Refonder les politiques de recherche pour être à la hauteur des grands défis du siècle
Dans les pays de l’OCDE, le concept des « politiques orientées mission » (POM) prend une place grandissante pour doper la recherche et l’innovation. Cette nouvelle approche, particulièrement appropriée à la résolution des grands défis sociétaux, fait également son apparition en France avec les stratégies d’accélération de France 2030.
Changement climatique, raréfaction des ressources, tensions géopolitiques… : nos sociétés doivent simultanément relever plusieurs défis systémiques. C’est ce qui explique l’attention grandissante portée aux politiques de recherche et d’innovation dites « orientées mission » (POM), spécialement conçues pour s’attaquer à ces défis. Philippe Larrue, expert des politiques de recherche et d’innovation à l’OCDE, décrypte ces nouveaux outils de politique publique dans le nouveau Doc de La Fabrique de l’industrie qui paraît aujourd’hui, Répondre aux défis sociétaux : le retour en grâce des politiques « orientées mission » ?.
Qu’est-ce qu’une politique « orientée mission » ?
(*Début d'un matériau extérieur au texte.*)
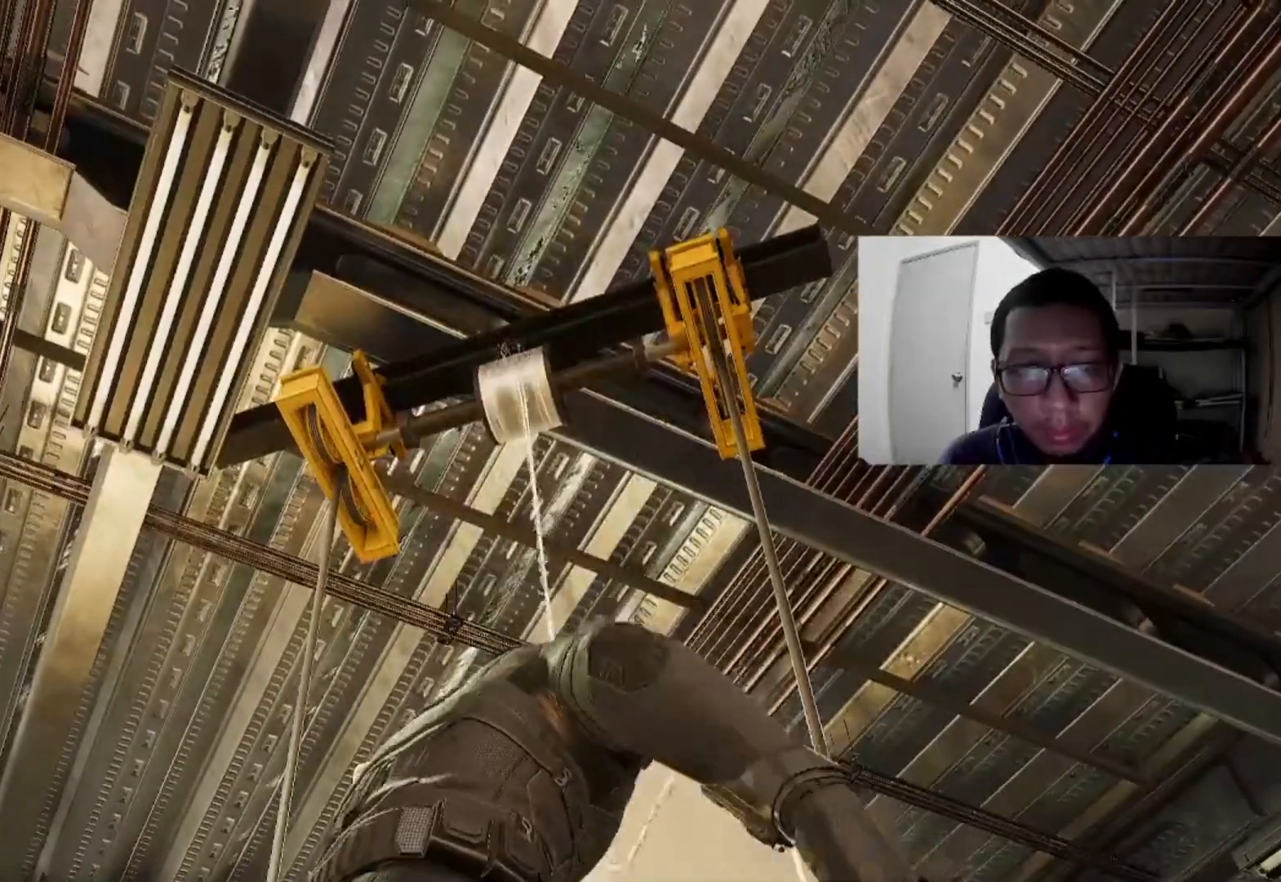
{"buttons": [], "left_stick": "center", "right_stick": "down", "events": [[80, "L1", "up"], [240, "R1", "up"], [360, "right_stick", "down"]]}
Tout le monde se souvient d’Apollo. À l’instar de ce précurseur légendaire, les politiques « orientées mission » se reconnaissent au fait qu’elles visent un objectif précis, selon un calendrier préétabli, et autour duquel elles fédèrent de nombreux acteurs. Elles couvrent ainsi toute la chaîne d’innovation, de la recherche jusqu’à la mise sur le marché, tout en gardant une ouverture multidisciplinaire et multisectorielle. Cela étant, les premières POM pouvaient se satisfaire d’objectifs circonscrits sur le plan scientifique et technologique, si ambitieux soient-ils. Les POM d’aujourd’hui ont en général des ambitions encore plus vastes, comme l’élimination des émissions de carbone dans les transports (programme Pilot-E en Norvège) ou la neutralité carbone du système agricole d’ici 2050 (aux Pays-Bas).
Trois catégories de POM
Cet ouvrage de synthèse permet de distinguer trois catégories de POM, selon leur étendue, leur niveau principal d’intervention ou encore leurs process, ce qui leur confère des forces et des limites propres. Par exemple, les « cadres stratégiques d’ensemble », de très grande envergure comme le programme-cadre Horizon Europe de l’Union européenne, sont très visibles et très légitimes mais peinent à coordonner les différents partenaires impliqués. À l’inverse, les « programmes fondés sur des défis » (comme Pilot-E), plus étroits et souvent plus concrets, sont moins complexes à mettre en œuvre mais manquent parfois des ressources nécessaires à la diffusion des solutions qu’ils ont permis de développer.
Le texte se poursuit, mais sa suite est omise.